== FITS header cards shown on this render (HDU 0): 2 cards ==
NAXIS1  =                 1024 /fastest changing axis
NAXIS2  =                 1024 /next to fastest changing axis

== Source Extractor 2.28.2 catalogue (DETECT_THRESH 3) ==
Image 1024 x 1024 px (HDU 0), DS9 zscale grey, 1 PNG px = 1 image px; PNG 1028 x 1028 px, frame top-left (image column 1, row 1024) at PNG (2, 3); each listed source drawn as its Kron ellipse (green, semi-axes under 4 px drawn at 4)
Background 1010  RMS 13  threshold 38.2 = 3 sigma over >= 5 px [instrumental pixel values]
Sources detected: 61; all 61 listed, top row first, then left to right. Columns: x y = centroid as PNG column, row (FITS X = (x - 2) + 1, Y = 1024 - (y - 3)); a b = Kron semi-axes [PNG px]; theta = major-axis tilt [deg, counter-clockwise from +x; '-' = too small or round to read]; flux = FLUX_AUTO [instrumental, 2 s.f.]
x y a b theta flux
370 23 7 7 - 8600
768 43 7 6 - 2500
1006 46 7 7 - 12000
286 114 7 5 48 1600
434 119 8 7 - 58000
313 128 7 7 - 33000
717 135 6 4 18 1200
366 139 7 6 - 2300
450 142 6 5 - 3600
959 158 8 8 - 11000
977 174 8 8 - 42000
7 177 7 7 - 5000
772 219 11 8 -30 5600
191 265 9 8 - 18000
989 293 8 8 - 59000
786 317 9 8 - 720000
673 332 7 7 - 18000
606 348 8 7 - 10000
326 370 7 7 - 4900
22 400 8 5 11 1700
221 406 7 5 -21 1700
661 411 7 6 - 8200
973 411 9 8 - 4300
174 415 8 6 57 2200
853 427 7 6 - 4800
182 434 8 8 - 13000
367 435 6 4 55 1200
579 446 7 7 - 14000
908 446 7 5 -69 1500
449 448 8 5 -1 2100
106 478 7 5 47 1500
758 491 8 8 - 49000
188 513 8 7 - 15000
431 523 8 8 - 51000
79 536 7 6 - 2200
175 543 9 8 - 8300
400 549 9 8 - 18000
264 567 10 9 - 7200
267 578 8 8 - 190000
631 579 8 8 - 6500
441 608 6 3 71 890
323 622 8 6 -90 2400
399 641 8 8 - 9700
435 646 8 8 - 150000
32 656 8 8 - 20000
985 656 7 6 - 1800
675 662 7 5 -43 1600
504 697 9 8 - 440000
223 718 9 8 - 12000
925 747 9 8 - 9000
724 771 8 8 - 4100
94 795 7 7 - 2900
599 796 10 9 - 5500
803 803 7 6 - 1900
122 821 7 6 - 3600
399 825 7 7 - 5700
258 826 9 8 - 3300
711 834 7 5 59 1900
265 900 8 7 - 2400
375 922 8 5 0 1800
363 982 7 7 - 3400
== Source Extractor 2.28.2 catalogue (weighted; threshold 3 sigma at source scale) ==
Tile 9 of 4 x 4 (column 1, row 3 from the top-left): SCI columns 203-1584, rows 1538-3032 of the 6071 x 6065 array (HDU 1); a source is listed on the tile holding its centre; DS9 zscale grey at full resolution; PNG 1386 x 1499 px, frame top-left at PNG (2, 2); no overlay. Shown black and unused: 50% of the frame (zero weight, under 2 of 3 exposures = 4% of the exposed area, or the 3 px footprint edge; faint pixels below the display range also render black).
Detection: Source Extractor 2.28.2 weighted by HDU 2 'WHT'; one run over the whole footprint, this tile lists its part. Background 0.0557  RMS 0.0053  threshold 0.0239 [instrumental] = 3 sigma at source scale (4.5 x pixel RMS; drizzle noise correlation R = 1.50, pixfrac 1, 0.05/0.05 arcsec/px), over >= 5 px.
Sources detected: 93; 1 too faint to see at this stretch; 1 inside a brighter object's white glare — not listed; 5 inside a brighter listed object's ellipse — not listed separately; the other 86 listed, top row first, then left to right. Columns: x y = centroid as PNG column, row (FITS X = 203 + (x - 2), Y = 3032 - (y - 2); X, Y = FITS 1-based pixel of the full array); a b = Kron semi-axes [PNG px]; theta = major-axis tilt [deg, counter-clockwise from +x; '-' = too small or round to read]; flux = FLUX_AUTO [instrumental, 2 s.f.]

Task: Retype, with no changes, the part of the records that opens with the first line and closes with the line containing "to fastest changing axis", both included.

Task response:
== FITS header cards shown on this render (HDU 0): 2 cards ==
NAXIS1  =                 1024 /fastest changing axis
NAXIS2  =                 1024 /next to fastest changing axis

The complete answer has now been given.